§ Challenges:
(1) In the excerpt on the integer sequence a(n), which nonnegative integer does the conjecture exclude from occurring infinitely often?
(2) Extend the excerpt on the integer sequence a(n), starting right after its final example.
[Excerpt start]
There are infinitely many 1's in the sequence; if p > 5 is a prime == 1 (mod 4), a((p-1)/2) = 1.
Conjecture: every nonnegative integer except 2 occurs infinitely often in the sequence.

Examples

			If n is prime, sum({n}) is prime, so we can take k = 0, whence n+1..n+0 is empty, so a(n) = 0.
6 is not prime, but 6+7 = 13 is prime, so a(6) = 1.
4 is not prime, and 4+5 is not prime, but 4+7 = 11 and 4+6+7 = 17 are prime; either of these suffices to make a(4) = 3.
[Excerpt end]
[Dataset extract start]
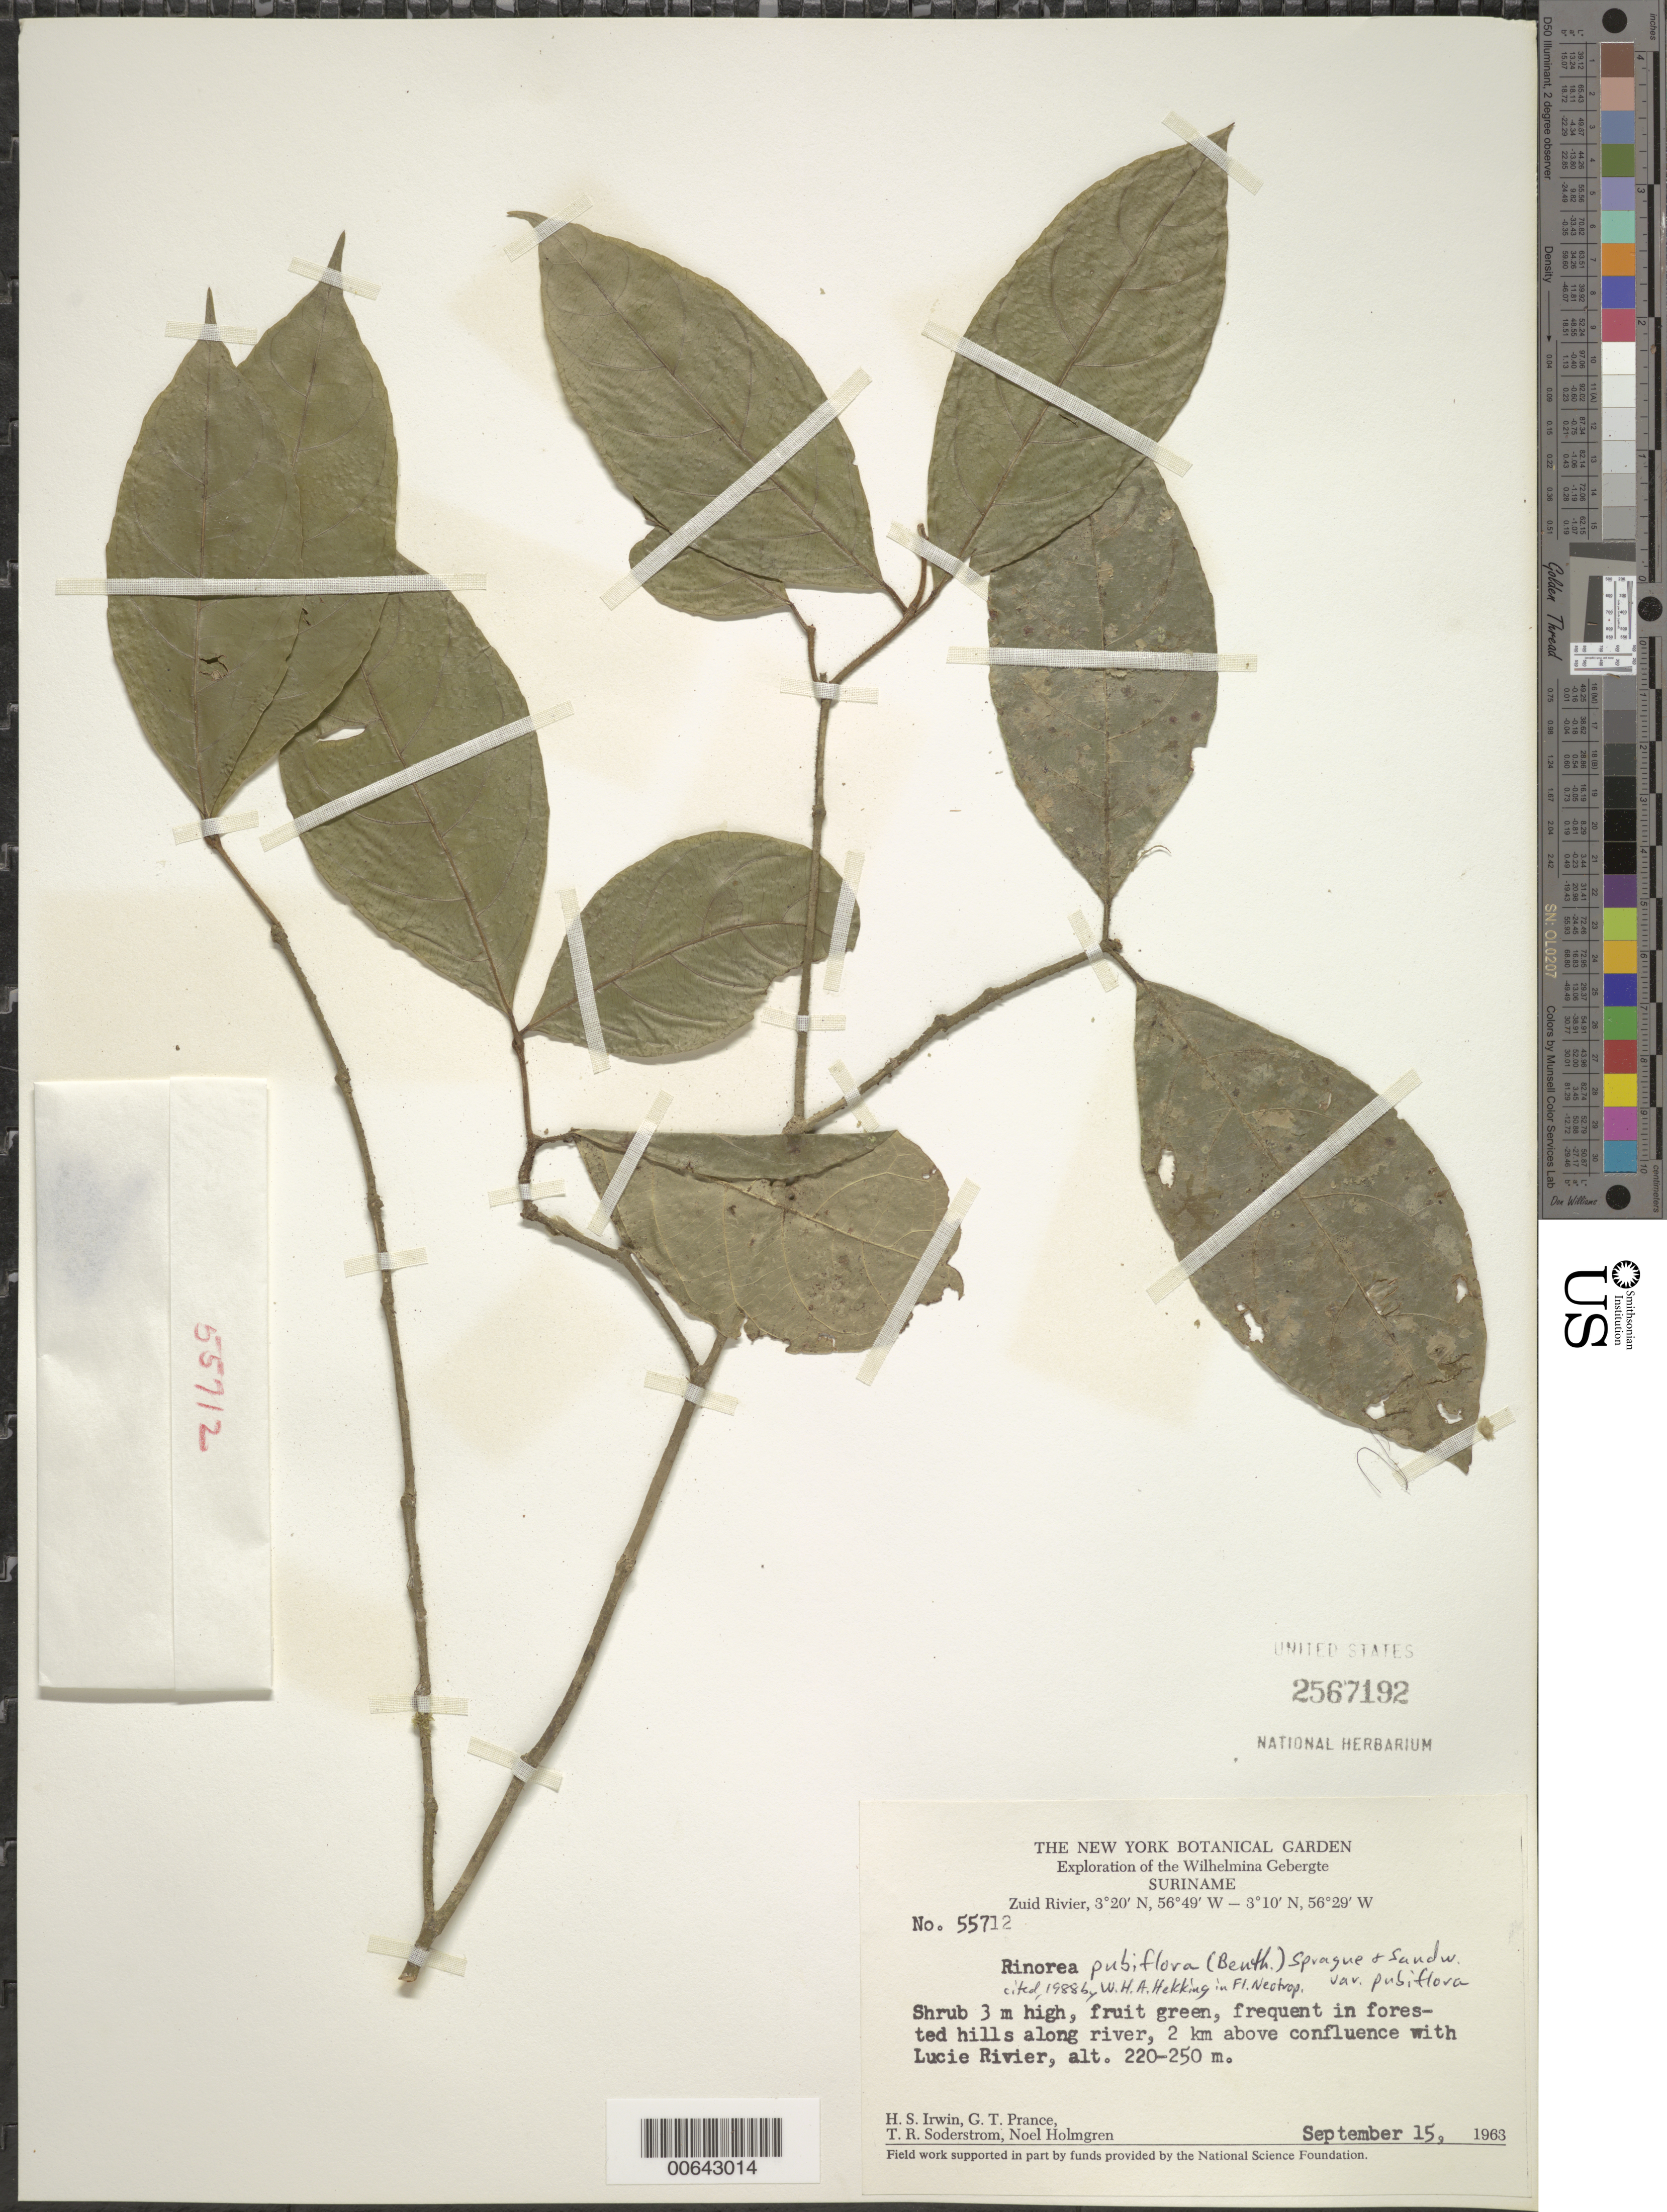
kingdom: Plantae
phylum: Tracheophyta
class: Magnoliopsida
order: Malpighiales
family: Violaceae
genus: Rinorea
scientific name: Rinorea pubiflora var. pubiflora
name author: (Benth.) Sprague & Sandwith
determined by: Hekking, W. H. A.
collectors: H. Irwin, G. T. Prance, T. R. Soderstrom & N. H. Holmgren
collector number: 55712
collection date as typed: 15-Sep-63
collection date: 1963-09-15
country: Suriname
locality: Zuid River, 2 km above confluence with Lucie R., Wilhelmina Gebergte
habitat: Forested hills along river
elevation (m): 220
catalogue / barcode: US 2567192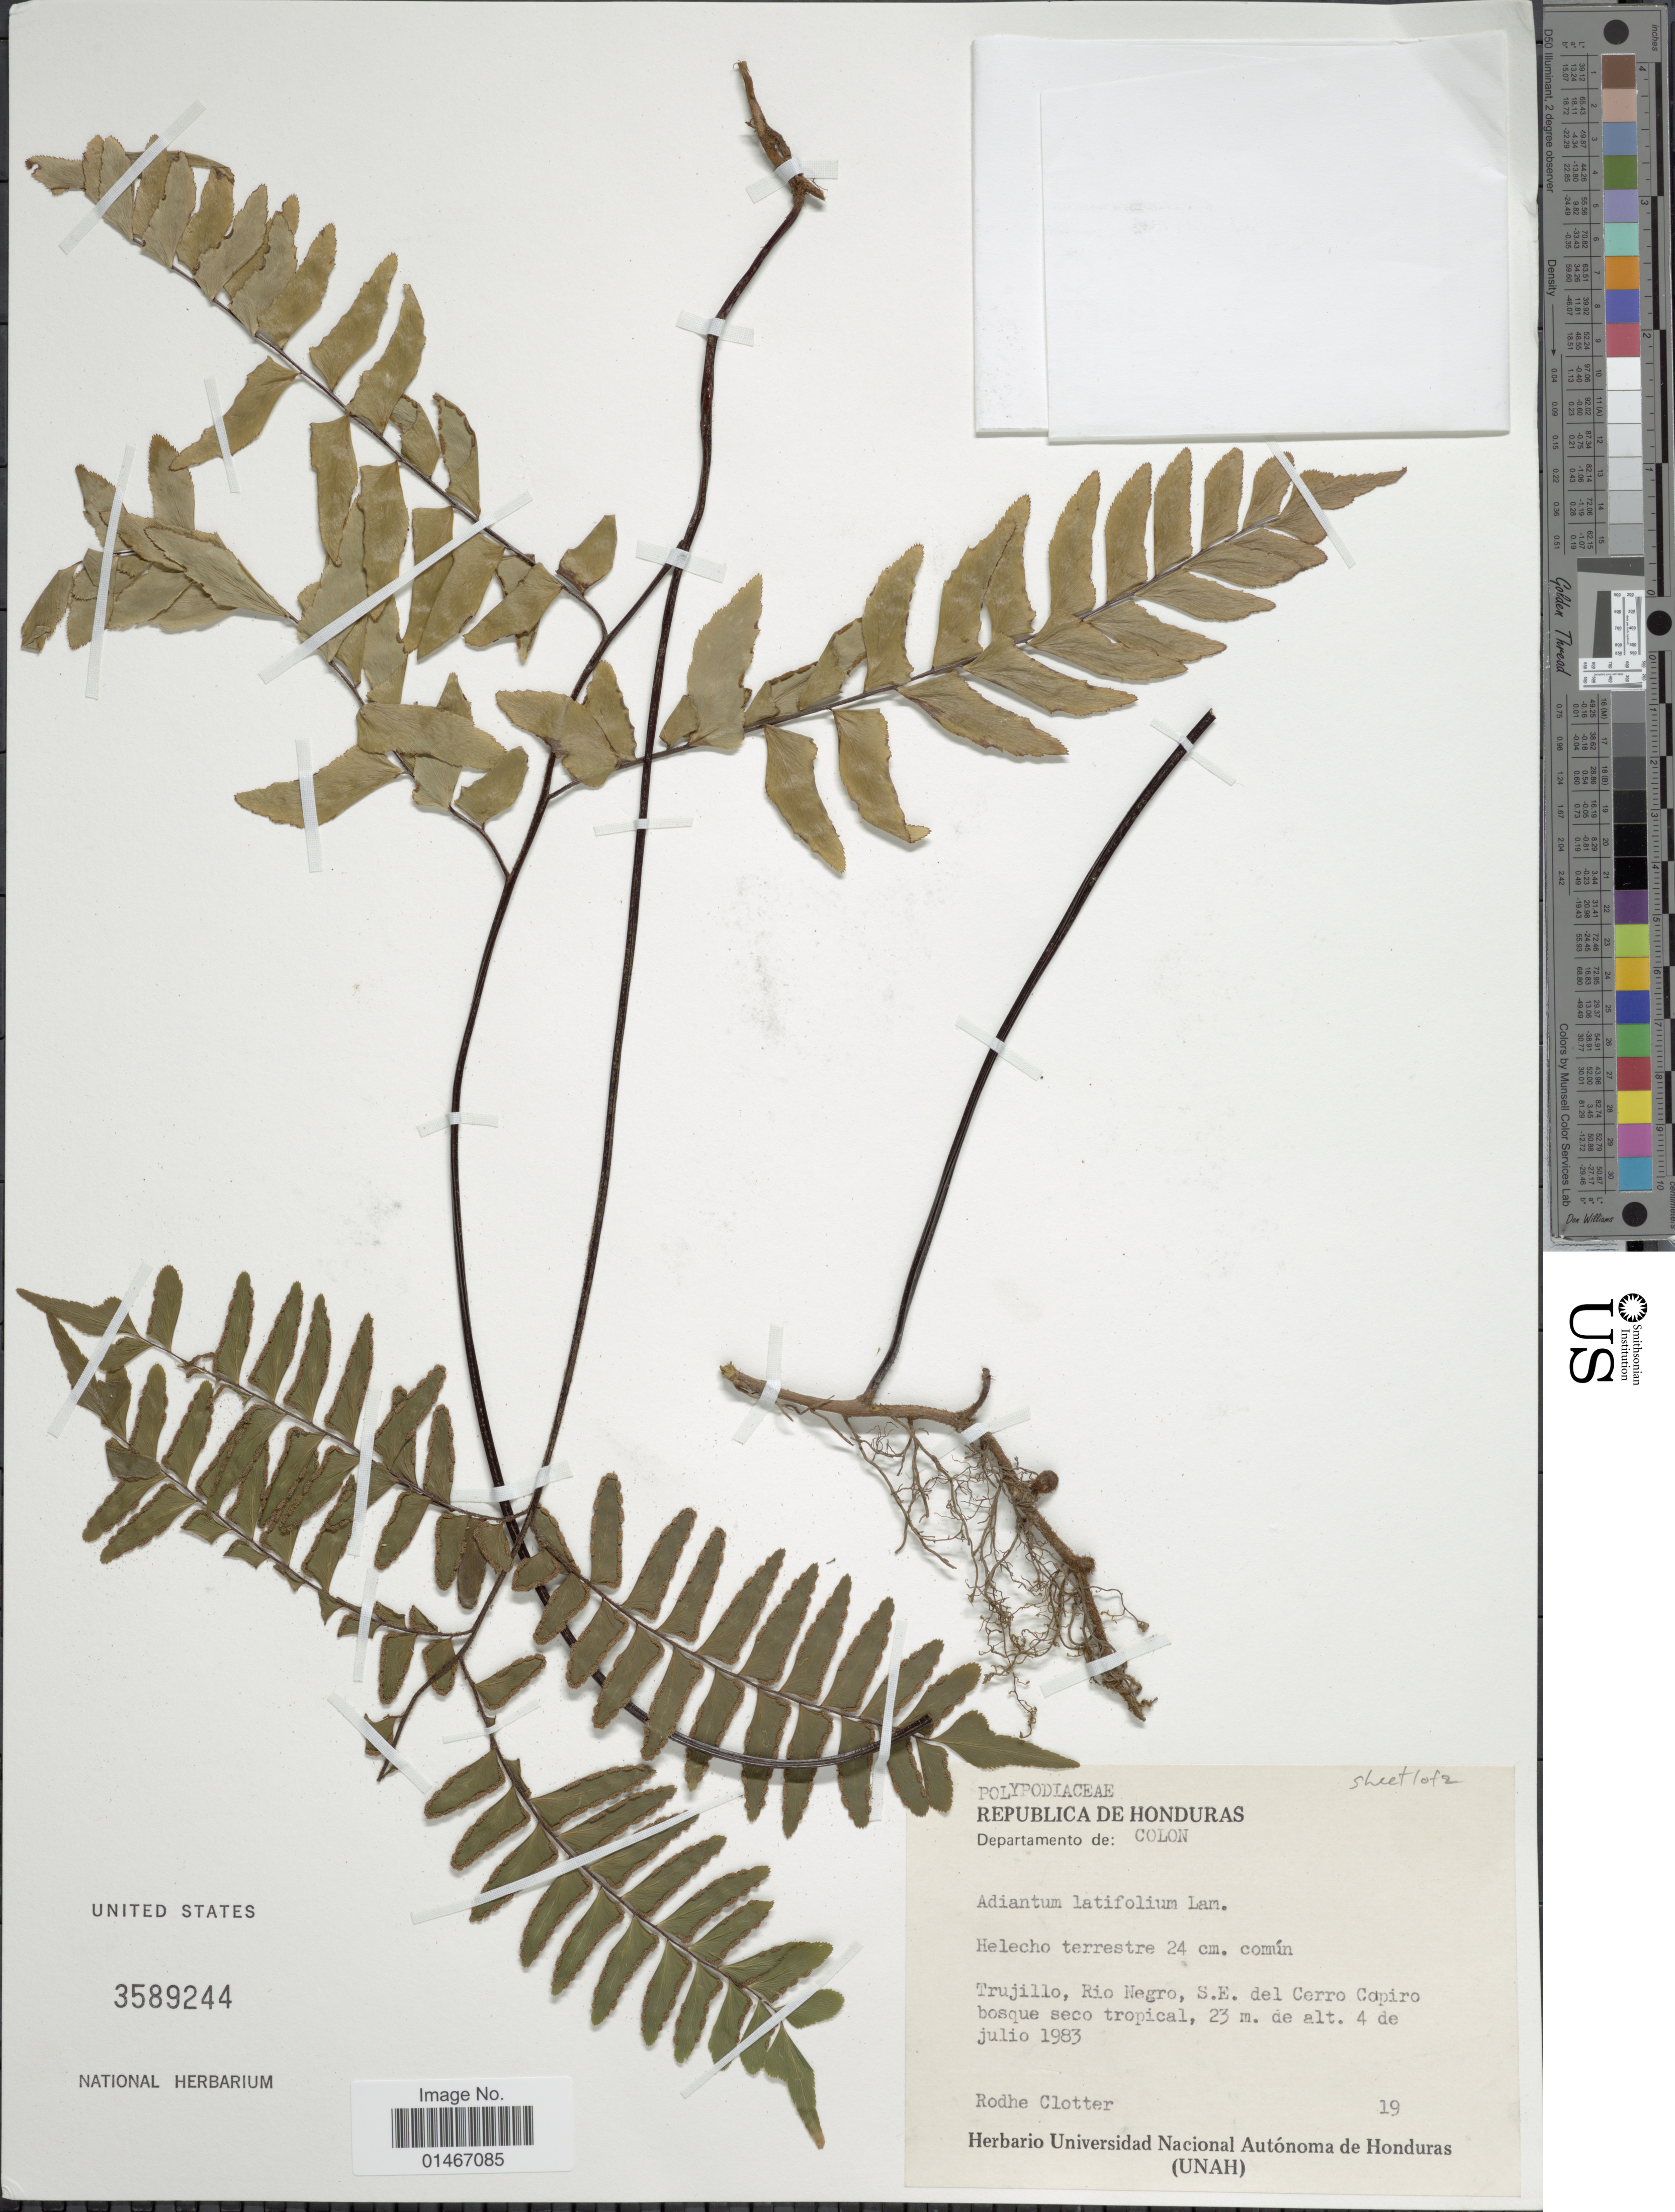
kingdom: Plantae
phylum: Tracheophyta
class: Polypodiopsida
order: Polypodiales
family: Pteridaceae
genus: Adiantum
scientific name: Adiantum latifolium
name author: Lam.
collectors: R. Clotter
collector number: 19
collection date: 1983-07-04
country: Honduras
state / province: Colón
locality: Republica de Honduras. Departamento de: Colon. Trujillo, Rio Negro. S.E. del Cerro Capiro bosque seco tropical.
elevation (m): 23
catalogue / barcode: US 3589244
[Dataset extract end]
§ Set of answers:
(1) 2

(2)
Crossrefs

Programs

  • Maple
    b:= (n, i, t)-> isprime(n) or t>0 and
        (b(n, i+1, t-1) or b(n+i, i+1, t-1)):
    a:= proc(n) local k;
          for k from 0 while not b(n, n+1, k) do od; k
        end:
    seq(a(n), n=0..100);  # Alois P. Heinz, Feb 07 2014
  • Mathematica
    b[n_, i_, t_] := PrimeQ[n] || t > 0 && (b[n, i+1, t-1] || b[n+i, i+1, t-1]);
    a[n_] := Module[{k}, For[k = 0, !b[n, n+1, k], k++]; k];
    Table[a[n], {n, 0, 100}] (* Jean-François Alcover, Sep 04 2025, after Alois P. Heinz *)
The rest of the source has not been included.